25 November 2014

Realising Your Filmmaking Dreams

By Cassio | Categorised in News

Author: Jonny Persey, CEO of Met Film School

Last Thursday, Chris Bould, Met Film School’s Head of TV and leader of our multicamera courses, showed me a beautiful piece that his BA programme(BAF12) class had shot that morning (live footage, with no post production – one of a series of inserts that will feature in their final magazine shows). Watch “Austeja Kasakaityte dances” – a BA (Hons) Practical Filmmaking Exercise Photo: from “Austeja Kasakaityte dances”

It’s a 3 minute piece about a cleaner with aspirations to be a dancer. While she’s cleaning the office, the space transforms into a studio as her dream is realised.
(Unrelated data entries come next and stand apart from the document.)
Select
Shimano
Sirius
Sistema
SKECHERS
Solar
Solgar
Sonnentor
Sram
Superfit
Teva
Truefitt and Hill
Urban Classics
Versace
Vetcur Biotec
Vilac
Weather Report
The director of the film, Phoebe Saatchi said: “I wanted to experiment with movement and visual narrative. Shooting it was I think as liberating an experience for me and the crew as it was for the dancer, Austeja Kasakaityte – also because of the freedom and pressure in the moment that shooting live provides.”

It must have been a dreamy Thursday, because that evening I interviewed Hollywood producer and manager, David Kanter, who is shooting Bastille Dayat Ealing Studios at the moment – as part of the Met Film School “In conversation with” guest speaker series.  When one student asked a question about realising her dreams, David’s response was that she must focus on the here and now, and not allow herself to be subsumed by her dreams.

Photo: Director David Kanter with Met Film School CEO Jonny Persey
Director David Kantor and Met Film School CEO Jonny Persey
That evening, I went to see Jonathan Munby’s excellent Twelfth Night at the Richmond Theatre and was lucky enough to catch a Q&A with the director and cast after the show. When one audience member asked what he needed in order to be on stage with the cast, one of the actors responded with the message that he should carry on dreaming, because our dreams can become real.
There’s something both wonderful and funny about the difference between the actor’s response and the producer’s response, but actually I think that the actor and the producer are both right.
I think the job of an aspirant filmmaker is to live both realities, and to have in one pocket the dream, the ambition, and the certain knowledge that you will get there. And in the other pocket the more humble reality of your situation in the present.
As I often to say to our students, don’t have the audacity to presume that you can be in control of your destiny, but rather recognise that your career will be a delicate balance of your sense of direction with the many opportunities that the world throws at you. And if you close your eyes in blind pursuit of your dream, you miss out on the very opportunities that will get you there, even if they are more mundane and less exciting. They become the bedrock on which your future rests, and every experience prepares you better for the next.